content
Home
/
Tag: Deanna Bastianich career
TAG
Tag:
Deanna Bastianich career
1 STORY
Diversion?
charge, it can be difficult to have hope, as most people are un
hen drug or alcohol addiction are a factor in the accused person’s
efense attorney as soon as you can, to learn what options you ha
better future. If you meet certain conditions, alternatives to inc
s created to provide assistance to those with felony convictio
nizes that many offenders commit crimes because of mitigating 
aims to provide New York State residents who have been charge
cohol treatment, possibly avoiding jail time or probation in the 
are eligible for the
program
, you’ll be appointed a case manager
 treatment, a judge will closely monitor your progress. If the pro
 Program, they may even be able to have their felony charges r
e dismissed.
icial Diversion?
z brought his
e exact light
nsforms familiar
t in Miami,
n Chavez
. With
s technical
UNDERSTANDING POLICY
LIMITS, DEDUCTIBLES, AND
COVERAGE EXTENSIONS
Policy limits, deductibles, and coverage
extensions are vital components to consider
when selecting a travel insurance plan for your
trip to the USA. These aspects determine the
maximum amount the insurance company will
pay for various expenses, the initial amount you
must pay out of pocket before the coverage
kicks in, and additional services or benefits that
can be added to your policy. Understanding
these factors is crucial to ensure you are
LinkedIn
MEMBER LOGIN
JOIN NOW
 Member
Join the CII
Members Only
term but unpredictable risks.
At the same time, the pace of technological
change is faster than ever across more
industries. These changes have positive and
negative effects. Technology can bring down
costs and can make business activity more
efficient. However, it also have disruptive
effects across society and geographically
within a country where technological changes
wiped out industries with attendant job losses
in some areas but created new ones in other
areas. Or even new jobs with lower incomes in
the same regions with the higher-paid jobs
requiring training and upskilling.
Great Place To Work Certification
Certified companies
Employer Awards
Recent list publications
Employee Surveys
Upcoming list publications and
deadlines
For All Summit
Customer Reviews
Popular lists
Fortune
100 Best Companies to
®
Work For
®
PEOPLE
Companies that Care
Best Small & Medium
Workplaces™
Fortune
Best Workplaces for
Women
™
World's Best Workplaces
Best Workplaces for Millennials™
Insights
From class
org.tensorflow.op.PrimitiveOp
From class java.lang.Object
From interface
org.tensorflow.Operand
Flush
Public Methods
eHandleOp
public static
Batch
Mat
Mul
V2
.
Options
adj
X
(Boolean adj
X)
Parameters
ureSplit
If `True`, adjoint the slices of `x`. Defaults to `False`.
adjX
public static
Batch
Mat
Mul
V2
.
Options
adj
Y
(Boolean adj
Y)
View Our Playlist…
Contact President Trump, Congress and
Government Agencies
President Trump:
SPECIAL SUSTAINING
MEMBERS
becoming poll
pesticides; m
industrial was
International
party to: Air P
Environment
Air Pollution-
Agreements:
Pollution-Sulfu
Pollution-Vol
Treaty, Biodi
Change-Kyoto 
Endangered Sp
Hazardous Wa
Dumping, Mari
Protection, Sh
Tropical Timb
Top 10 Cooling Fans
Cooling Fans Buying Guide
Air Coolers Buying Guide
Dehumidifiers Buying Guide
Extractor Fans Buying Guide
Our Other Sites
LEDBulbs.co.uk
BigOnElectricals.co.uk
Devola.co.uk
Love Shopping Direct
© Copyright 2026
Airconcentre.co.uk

————————

▶ **INSTRUCTION**:
Quote the entries from their first line through the line containing "hen drug or", including that line.

▶ **SOLUTION TO THIS TASK**:
content
Home
/
Tag: Deanna Bastianich career
TAG
Tag:
Deanna Bastianich career
1 STORY
Diversion?
charge, it can be difficult to have hope, as most people are un
hen drug or alcohol addiction are a factor in the accused person’s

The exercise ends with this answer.